--- Page images with their extracted text ---

● ● ● ● ●

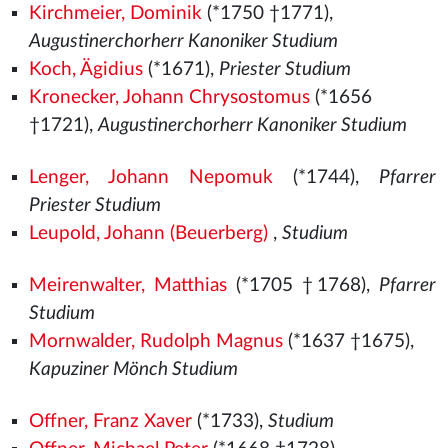
Kirchmeier, Dominik
(*1750 †1771),
Augustinerchorherr Kanoniker Studium
Koch, Ägidius
(*1671),
Priester Studium
Kronecker, Johann Chrysostomus
(*1656
†1721),
Augustinerchorherr Kanoniker Studium
Lenger, Johann Nepomuk
(*1744),
Pfarrer
Priester Studium
Leupold, Johann (Beuerberg)
,
Studium
Meirenwalter, Matthias
(*1705 †1768),
Pfarrer
Studium
Mornwalder, Rudolph Magnus
(*1637 †1675),
Kapuziner Mönch Studium
Offner, Franz Xaver
(*1733),
Studium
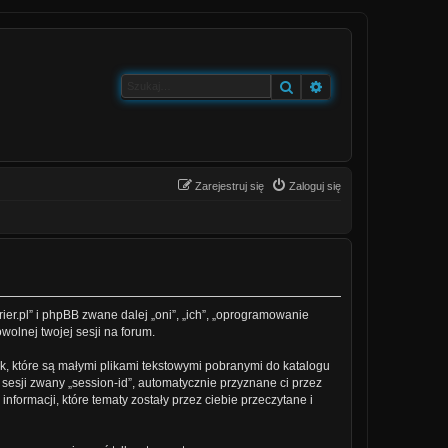
Szukaj
Wyszukiwanie zaa
Zarejestruj się
Zaloguj się
erier.pl” i phpBB zwane dalej „oni”, „ich”, „oprogramowanie
olnej twojej sesji na forum.
ek, które są małymi plikami tekstowymi pobranymi do katalogu
 sesji zwany „session-id”, automatycznie przyznane ci przez
nformacji, które tematy zostały przez ciebie przeczytane i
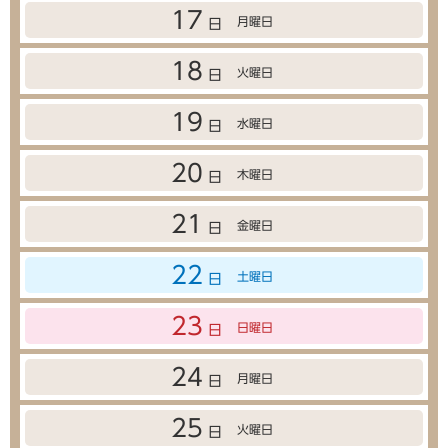
17
月曜日
日
18
火曜日
日
19
水曜日
日
20
木曜日
日
21
金曜日
日
22
土曜日
日
23
日曜日
日
24
月曜日
日
25
火曜日
日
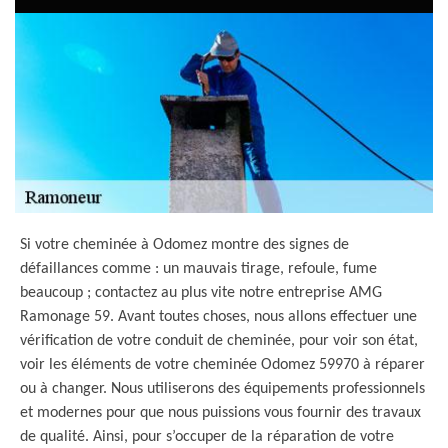
Si votre cheminée à Odomez montre des signes de
défaillances comme : un mauvais tirage, refoule, fume
beaucoup ; contactez au plus vite notre entreprise AMG
Ramonage 59. Avant toutes choses, nous allons effectuer une
vérification de votre conduit de cheminée, pour voir son état,
voir les éléments de votre cheminée Odomez 59970 à réparer
ou à changer. Nous utiliserons des équipements professionnels
et modernes pour que nous puissions vous fournir des travaux
de qualité. Ainsi, pour s’occuper de la réparation de votre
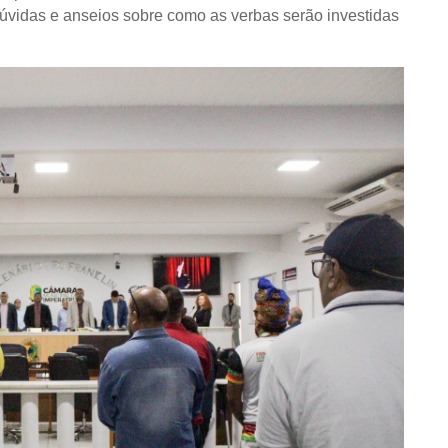
dúvidas e anseios sobre como as verbas serão investidas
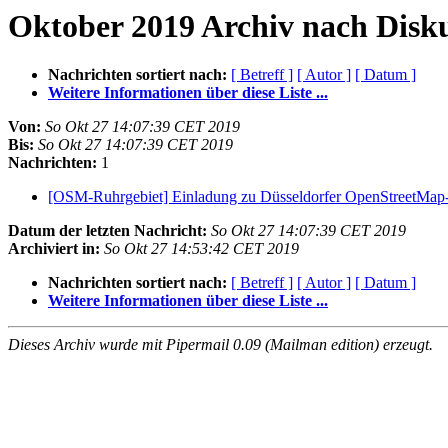
Oktober 2019 Archiv nach Disk
Nachrichten sortiert nach:
[ Betreff ]
[ Autor ]
[ Datum ]
Weitere Informationen über diese Liste ...
Von:
So Okt 27 14:07:39 CET 2019
Bis:
So Okt 27 14:07:39 CET 2019
Nachrichten:
1
[OSM-Ruhrgebiet] Einladung zu Düsseldorfer OpenStreetMap
Datum der letzten Nachricht:
So Okt 27 14:07:39 CET 2019
Archiviert in:
So Okt 27 14:53:42 CET 2019
Nachrichten sortiert nach:
[ Betreff ]
[ Autor ]
[ Datum ]
Weitere Informationen über diese Liste ...
Dieses Archiv wurde mit Pipermail 0.09 (Mailman edition) erzeugt.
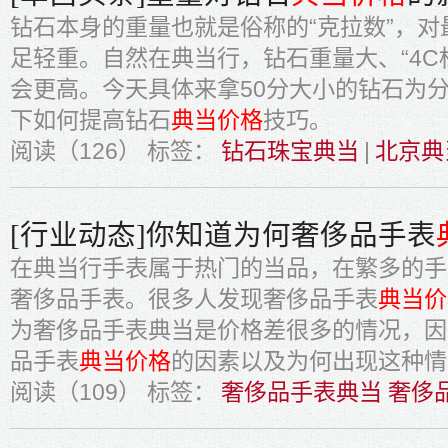
钻石本身的重量也就是俗称的“克拉数”，
足轻重。自然在典当行，钻石重量大、“4C
会更高。今天具体来拿50分大小的钻石为
下如何提高钻石
典当价格
技巧。
阅读（126）
标签：
钻石珠宝典当
|
北京典
[行业动态]你知道为何奢侈品手表
在典当行手表属于热门的当品，在繁多的手
奢侈品手表。很多人发现奢侈品手表
典当价
为奢侈品手表典当是价格差很多的情况，因
品手表
典当价格
的因素以及为何出现这种情
阅读（109）
标签：
奢侈品手表典当 奢侈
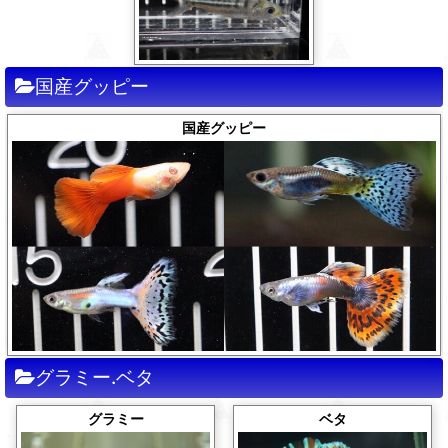
国産グッピー
国産グッピー
グラミー.ベタ
ベタ
グラミー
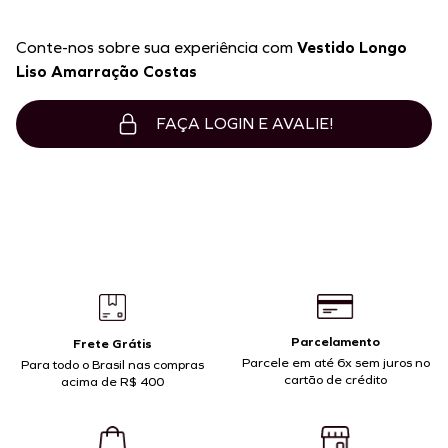
Conte-nos sobre sua experiência com
Vestido Longo
Liso Amarração Costas
FAÇA LOGIN E AVALIE!
Parcelamento
Frete Grátis
Parcele em até 6x sem juros no
Para todo o Brasil nas compras
cartão de crédito
acima de R$ 400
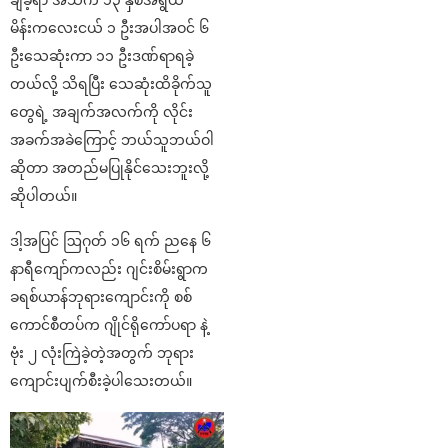
ချခဲ့ရာ အသက် ၁၃ နှစ်အရွယ်
မိန်းကလေးငယ် ၁ ဦးအပါအဝင် ၆
ဦးသေဆုံးကာ ၁၁ ဦးဒဏ်ရာရခဲ့
တယ်လို့ သိရပြီး သေဆုံးထိခိုက်သူ
တွေရဲ့ အချက်အလက်ကို လိုင်း
အခက်အခဲကြောင့် ဘယ်သူဘယ်ဝါ
ဆိုတာ အတည်မပြုနိုင်သေးဘူးလို့
ဆိုပါတယ်။
ဒါ့အပြင် ဩဂုတ် ၁၆ ရက် ညနေ ၆
နာရီကျော်ကလည်း ဂျင်းစိမ်းရွာက
ခရစ်ယာန်ဘုရားကျောင်းကို စစ်
ကောင်စီတပ်က ဂျိုင်ရိုကော်ပရာ နဲ့
ဗုံး ၂ လုံးကြဲခဲ့တဲ့အတွက် ဘုရား
ကျောင်းပျက်စီးခဲ့ပါသေးတယ်။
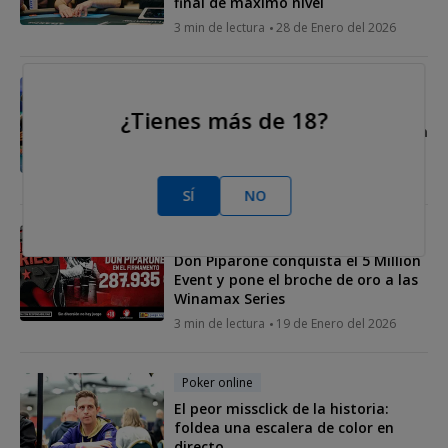
final de máximo nivel
3 min de lectura
28 de Enero del 2026
Poker online
Adrián y Mario desafían al mundo
¿Tienes más de 18?
en la mesa final del GGMillion$ Main
Event
2 min de lectura
27 de Enero del 2026
SÍ
NO
Poker online
Don Piparone conquista el 5 Million
Event y pone el broche de oro a las
Winamax Series
3 min de lectura
19 de Enero del 2026
Poker online
El peor missclick de la historia:
foldea una escalera de color en
directo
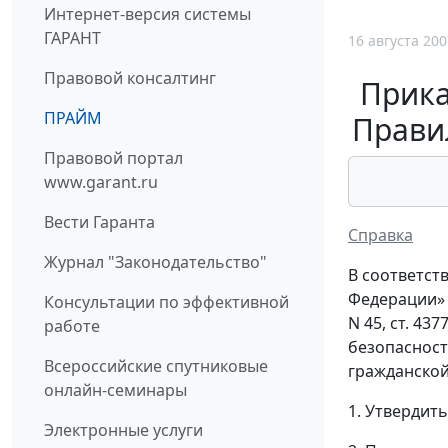
Интернет-версия системы
ГАРАНТ
16 августа 200
Правовой консалтинг
Прика
ПРАЙМ
Прави
Правовой портал
www.garant.ru
Вести Гаранта
Справка
Журнал "Законодательство"
В соответст
Федерации» (
Консультации по эффективной
N 45, ст. 437
работе
безопасност
Всероссийские спутниковые
гражданской
онлайн-семинары
1. Утвердит
Электронные услуги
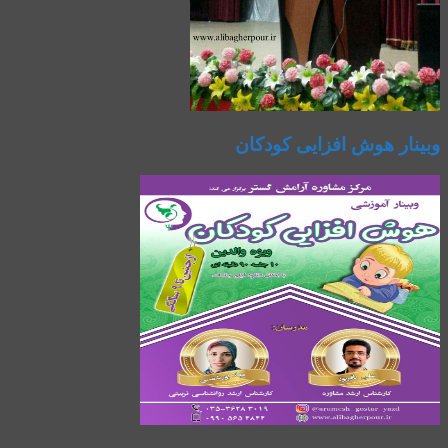
وبینار هوش افزایی کودکان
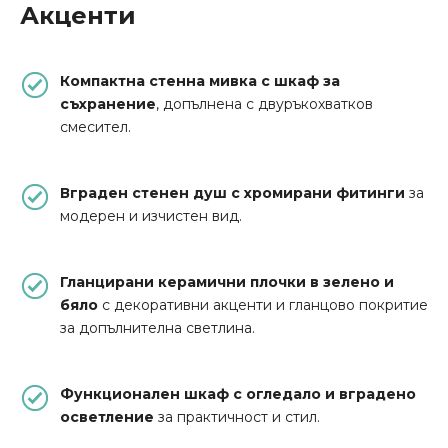
Акценти
Компактна стенна мивка с шкаф за
съхранение
, допълнена с двуръкохватков
смесител.
Вграден стенен душ с хромирани фитинги
за
модерен и изчистен вид.
Гланцирани керамични плочки в зелено и
бяло
с декоративни акценти и гланцово покритие
за допълнителна светлина.
Функционален шкаф с огледало и вградено
осветление
за практичност и стил.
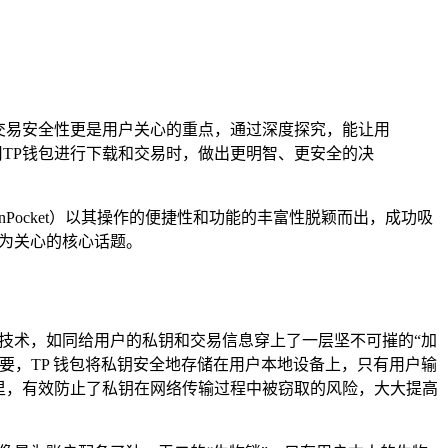
交易安全性更是用户关心的重点，通过深度探究，能让用
TP钱包进行下载和交易时，做出更明智、更安全的决
nPocket）以其操作的便捷性和功能的丰富性脱颖而出，成功吸
极为关心的核心话题。
密技术，如同给用户的私钥和交易信息穿上了一层坚不可摧的“加
要，TP 钱包将私钥安全地存储在用户本地设备上，只有用户输
里，有效防止了私钥在网络传输过程中被窃取的风险，大大提高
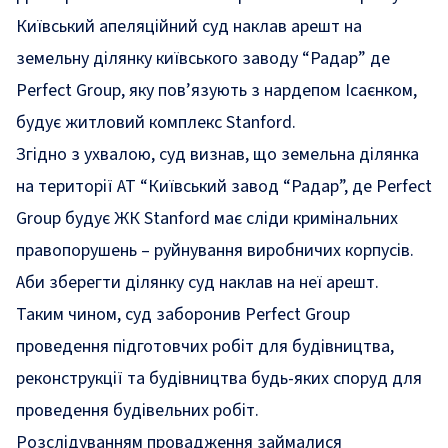
Київський апеляційний суд наклав арешт на
земельну ділянку київського заводу “Радар” де
Perfect Group, яку пов’язують з нардепом Ісаєнком,
будує житловий комплекс Stanford.
Згідно з
ухвалою,
суд визнав, що земельна ділянка
на території АТ “Київський завод “Радар”, де Perfect
Group будує ЖК Stanford має сліди кримінальних
правопорушень – руйнування виробничих корпусів.
Аби зберегти ділянку суд наклав на неї арешт.
Таким чином, суд заборонив Perfect Group
проведення підготовчих робіт для будівництва,
реконструкції та будівництва будь-яких споруд для
проведення будівельних робіт.
Розслідуванням провадження займалися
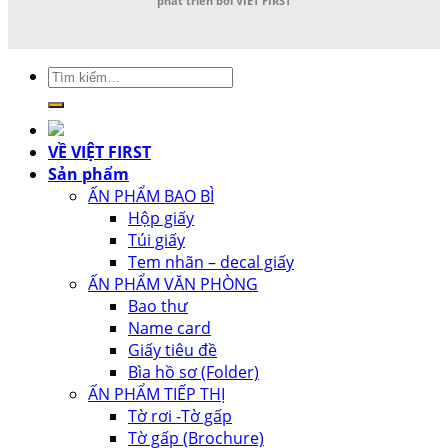
phát triển bởi VIET FIRST
Tìm
kiếm:
VỀ VIỆT FIRST
Sản phẩm
ẤN PHẨM BAO BÌ
Hộp giấy
Túi giấy
Tem nhãn – decal giấy
ẤN PHẨM VĂN PHÒNG
Bao thư
Name card
Giấy tiêu đề
Bìa hồ sơ (Folder)
ẤN PHẨM TIẾP THỊ
Tờ rơi -Tờ gấp
Tờ gấp (Brochure)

● ● ● ● ●

--- Job item ---
Can you copy out every line of text from the material above, character for character, leaving the pictures out of your answer?

--- Exercise answer ---
Kirchmeier, Dominik
(*1750 †1771),
Augustinerchorherr Kanoniker Studium
Koch, Ägidius
(*1671),
Priester Studium
Kronecker, Johann Chrysostomus
(*1656
†1721),
Augustinerchorherr Kanoniker Studium
Lenger, Johann Nepomuk
(*1744),
Pfarrer
Priester Studium
Leupold, Johann (Beuerberg)
,
Studium
Meirenwalter, Matthias
(*1705 †1768),
Pfarrer
Studium
Mornwalder, Rudolph Magnus
(*1637 †1675),
Kapuziner Mönch Studium
Offner, Franz Xaver
(*1733),
Studium
Szukaj
Wyszukiwanie zaa
Zarejestruj się
Zaloguj się
erier.pl” i phpBB zwane dalej „oni”, „ich”, „oprogramowanie
olnej twojej sesji na forum.
ek, które są małymi plikami tekstowymi pobranymi do katalogu
 sesji zwany „session-id”, automatycznie przyznane ci przez
nformacji, które tematy zostały przez ciebie przeczytane i
17
月曜日
日
18
火曜日
日
19
水曜日
日
20
木曜日
日
21
金曜日
日
22
土曜日
日
23
日曜日
日
24
月曜日
日
25
火曜日
日
Si votre cheminée à Odomez montre des signes de
défaillances comme : un mauvais tirage, refoule, fume
beaucoup ; contactez au plus vite notre entreprise AMG
Ramonage 59. Avant toutes choses, nous allons effectuer une
vérification de votre conduit de cheminée, pour voir son état,
voir les éléments de votre cheminée Odomez 59970 à réparer
ou à changer. Nous utiliserons des équipements professionnels
et modernes pour que nous puissions vous fournir des travaux
de qualité. Ainsi, pour s’occuper de la réparation de votre
dúvidas e anseios sobre como as verbas serão investidas
Oktober 2019 Archiv nach Disk
Nachrichten sortiert nach:
[ Betreff ]
[ Autor ]
[ Datum ]
Weitere Informationen über diese Liste ...
Von:
So Okt 27 14:07:39 CET 2019
Bis:
So Okt 27 14:07:39 CET 2019
Nachrichten:
1
[OSM-Ruhrgebiet] Einladung zu Düsseldorfer OpenStreetMap
Datum der letzten Nachricht:
So Okt 27 14:07:39 CET 2019
Archiviert in:
So Okt 27 14:53:42 CET 2019
Nachrichten sortiert nach:
[ Betreff ]
[ Autor ]
[ Datum ]
Weitere Informationen über diese Liste ...
Dieses Archiv wurde mit Pipermail 0.09 (Mailman edition) erzeugt.
钻石本身的重量也就是俗称的“克拉数”，
足轻重。自然在典当行，钻石重量大、“4C
会更高。今天具体来拿50分大小的钻石为
下如何提高钻石
典当价格
技巧。
阅读（126）
标签：
钻石珠宝典当
|
北京典
[行业动态]你知道为何奢侈品手表
在典当行手表属于热门的当品，在繁多的手
奢侈品手表。很多人发现奢侈品手表
典当价
为奢侈品手表典当是价格差很多的情况，因
品手表
典当价格
的因素以及为何出现这种情
阅读（109）
标签：
奢侈品手表典当 奢侈
国産グッピー
国産グッピー
グラミー.ベタ
ベタ
グラミー
Conte-nos sobre sua experiência com
Vestido Longo
Liso Amarração Costas
FAÇA LOGIN E AVALIE!
Parcelamento
Frete Grátis
Parcele em até 6x sem juros no
Para todo o Brasil nas compras
cartão de crédito
acima de R$ 400
ချခဲ့ရာ အသက် ၁၃ နှစ်အရွယ်
မိန်းကလေးငယ် ၁ ဦးအပါအဝင် ၆
ဦးသေဆုံးကာ ၁၁ ဦးဒဏ်ရာရခဲ့
တယ်လို့ သိရပြီး သေဆုံးထိခိုက်သူ
တွေရဲ့ အချက်အလက်ကို လိုင်း
အခက်အခဲကြောင့် ဘယ်သူဘယ်ဝါ
ဆိုတာ အတည်မပြုနိုင်သေးဘူးလို့
ဆိုပါတယ်။
ဒါ့အပြင် ဩဂုတ် ၁၆ ရက် ညနေ ၆
နာရီကျော်ကလည်း ဂျင်းစိမ်းရွာက
ခရစ်ယာန်ဘုရားကျောင်းကို စစ်
ကောင်စီတပ်က ဂျိုင်ရိုကော်ပရာ နဲ့
ဗုံး ၂ လုံးကြဲခဲ့တဲ့အတွက် ဘုရား
ကျောင်းပျက်စီးခဲ့ပါသေးတယ်။
final de máximo nivel
3 min de lectura
28 de Enero del 2026
Poker online
Adrián y Mario desafían al mundo
¿Tienes más de 18?
en la mesa final del GGMillion$ Main
Event
2 min de lectura
27 de Enero del 2026
SÍ
NO
Poker online
Don Piparone conquista el 5 Million
Event y pone el broche de oro a las
Winamax Series
3 min de lectura
19 de Enero del 2026
Poker online
El peor missclick de la historia:
foldea una escalera de color en
directo
Интернет-версия системы
ГАРАНТ
16 августа 200
Правовой консалтинг
Прика
ПРАЙМ
Прави
Правовой портал
www.garant.ru
Вести Гаранта
Справка
Журнал "Законодательство"
В соответст
Федерации» (
Консультации по эффективной
N 45, ст. 437
работе
безопасност
Всероссийские спутниковые
гражданской
онлайн-семинары
1. Утвердит
Электронные услуги
وبینار هوش افزایی کودکان
Акценти
Компактна стенна мивка с шкаф за
съхранение
, допълнена с двуръкохватков
смесител.
Вграден стенен душ с хромирани фитинги
за
модерен и изчистен вид.
Гланцирани керамични плочки в зелено и
бяло
с декоративни акценти и гланцово покритие
за допълнителна светлина.
Функционален шкаф с огледало и вградено
осветление
за практичност и стил.
交易安全性更是用户关心的重点，通过深度探究，能让用
TP钱包进行下载和交易时，做出更明智、更安全的决
nPocket）以其操作的便捷性和功能的丰富性脱颖而出，成功吸
极为关心的核心话题。
密技术，如同给用户的私钥和交易信息穿上了一层坚不可摧的“加
要，TP 钱包将私钥安全地存储在用户本地设备上，只有用户输
里，有效防止了私钥在网络传输过程中被窃取的风险，大大提高
Київський апеляційний суд наклав арешт на
земельну ділянку київського заводу “Радар” де
Perfect Group, яку пов’язують з нардепом Ісаєнком,
будує житловий комплекс Stanford.
Згідно з
ухвалою,
суд визнав, що земельна ділянка
на території АТ “Київський завод “Радар”, де Perfect
Group будує ЖК Stanford має сліди кримінальних
правопорушень – руйнування виробничих корпусів.
Аби зберегти ділянку суд наклав на неї арешт.
Таким чином, суд заборонив Perfect Group
проведення підготовчих робіт для будівництва,
реконструкції та будівництва будь-яких споруд для
проведення будівельних робіт.
Розслідуванням провадження займалися
phát triển bởi VIET FIRST
Tìm
kiếm:
VỀ VIỆT FIRST
Sản phẩm
ẤN PHẨM BAO BÌ
Hộp giấy
Túi giấy
Tem nhãn – decal giấy
ẤN PHẨM VĂN PHÒNG
Bao thư
Name card
Giấy tiêu đề
Bìa hồ sơ (Folder)
ẤN PHẨM TIẾP THỊ
Tờ rơi -Tờ gấp
Tờ gấp (Brochure)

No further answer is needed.